Pour les producteurs, c’est la double peine : ces stocks contribueront à casser demain le prix du lait pendant encore de longs mois, après avoir cédé une partie de leur meilleur production (les vaches étant à l’herbe) pour des prix dérisoires, voir après avoir dû jeter dans les champs une part du lait produit. Combien de temps cette situation durera-t-elle, alors que les experts et les chefs d’Etats annoncent déjà un combat contre le covid-19 qui durera au minimum encore 12 à 18 mois ?

C’est dans ce contexte que le 31 mars dernier, nous nous sommes adressés au Ministre de l’Agriculture et de l’Alimentation Didier Guillaume, lui demandant la mise en place urgente du programme de responsabilisation face au marché. Cet outil, plébiscité par plus de 100 000 producteurs européens, vise à assurer aux producteurs un prix du lait couvrant leurs couts de production lorsque le marché devient instable et traverse une crise telle que celle-ci. (Courrier joint).

Nous n’avons à ce jour reçu aucune réponse de la part du ministère, qui pourtant connait le PRM et nous faisait parvenir à tous un élogieux courrier le 18 mars, nous incitant à poursuivre nos activités essentielles à la nation.

Il va pourtant de soi que la proposition de réduction volontaire de nos volumes de production avec un prix en dessous de tout, incitera plutôt les producteurs qui ne s’en sortent plus et qui en avaient déjà l’intention, de mettre plus vite la clé sous la porte.

Le PRM (document joint) comporte plusieurs phases proposant des solutions pour mettre en place une réduction des volumes de production obligatoire et rémunératrice, lorsque c’est nécessaire comme c’est actuellement le cas, tout en protégeant les producteurs face au marché. Pour être efficace, il doit cependant être unanimement mis en œuvre au niveau national et européen et bien sur par tous les producteurs.

Gardons tous à l’esprit que produire toujours plus, quitte à jeter, ne mène qu’à faire chuter les prix tout en se tuant au travail pour satisfaire l’appétit d’un marché (qui n’existe même pas en ce moment). La régulation contrôlée et encadrée proposée par le PRM, représente au contraire un investissement sur l’avenir, consistant notamment à être correctement rémunéré pour un travail servant un marché qui existe réellement.

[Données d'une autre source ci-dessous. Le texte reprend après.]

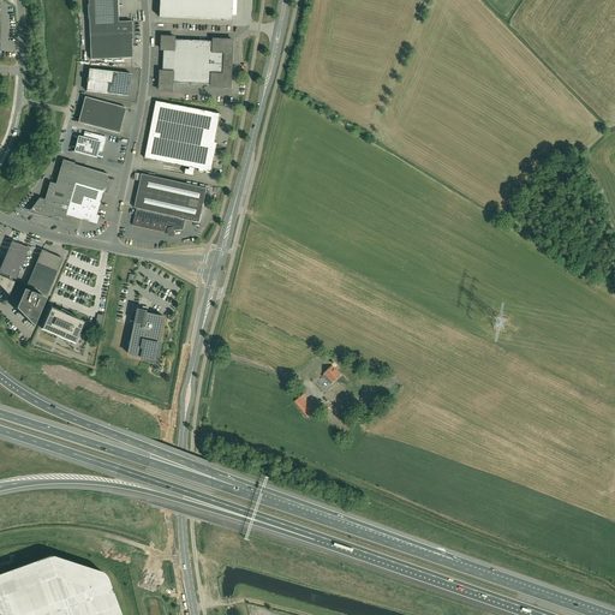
[(132,22),(119,22),(117,0),(88,0),(89,5),(88,5),(88,18),(89,18),(90,35),(132,34),(132,22)]
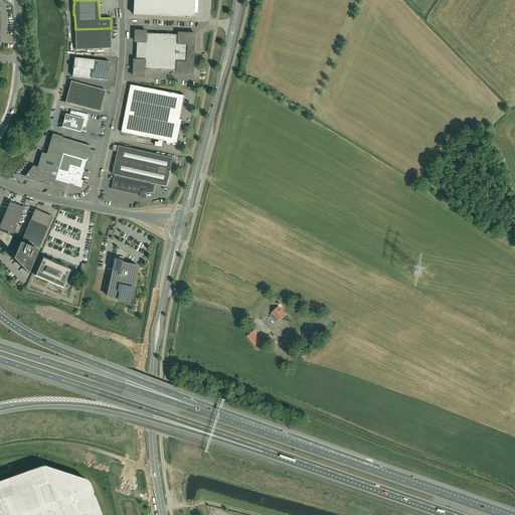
[(195,18),(195,0),(135,0),(134,15),(195,18)]
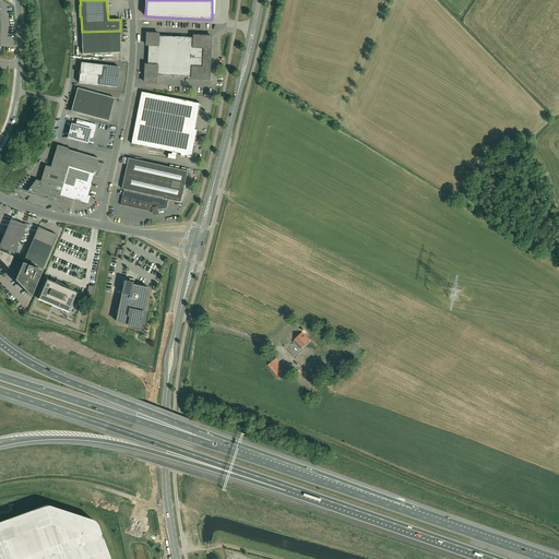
[(82,32),(82,55),(120,52),(120,36),(121,36),(120,31),(82,32)]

C’est d’une réponse ambitieuse et durable dont nous avons aujourd’hui besoin, c’est-à-dire capable de tenir sur la durée tout au long de cette crise et d’accompagner « l’après » et non pas de mesurettes prises à la va vite à l’avantage d’un système qui ne fonctionne pas pour les producteurs depuis déjà trop longtemps. Il est d’ailleurs de bon ton de se demander à qui profitent vraiment ces demandes de « régulation » anarchiques, alors que de bons outils existent pour les rendre efficaces et sont jusque-là ignorés. Pas aux producteurs en tout cas. Alors que les industriels des autres pays européens scrutent les réactions de la France à cette crise, nous devons nous producteurs remettre sur la table le bon sens paysan.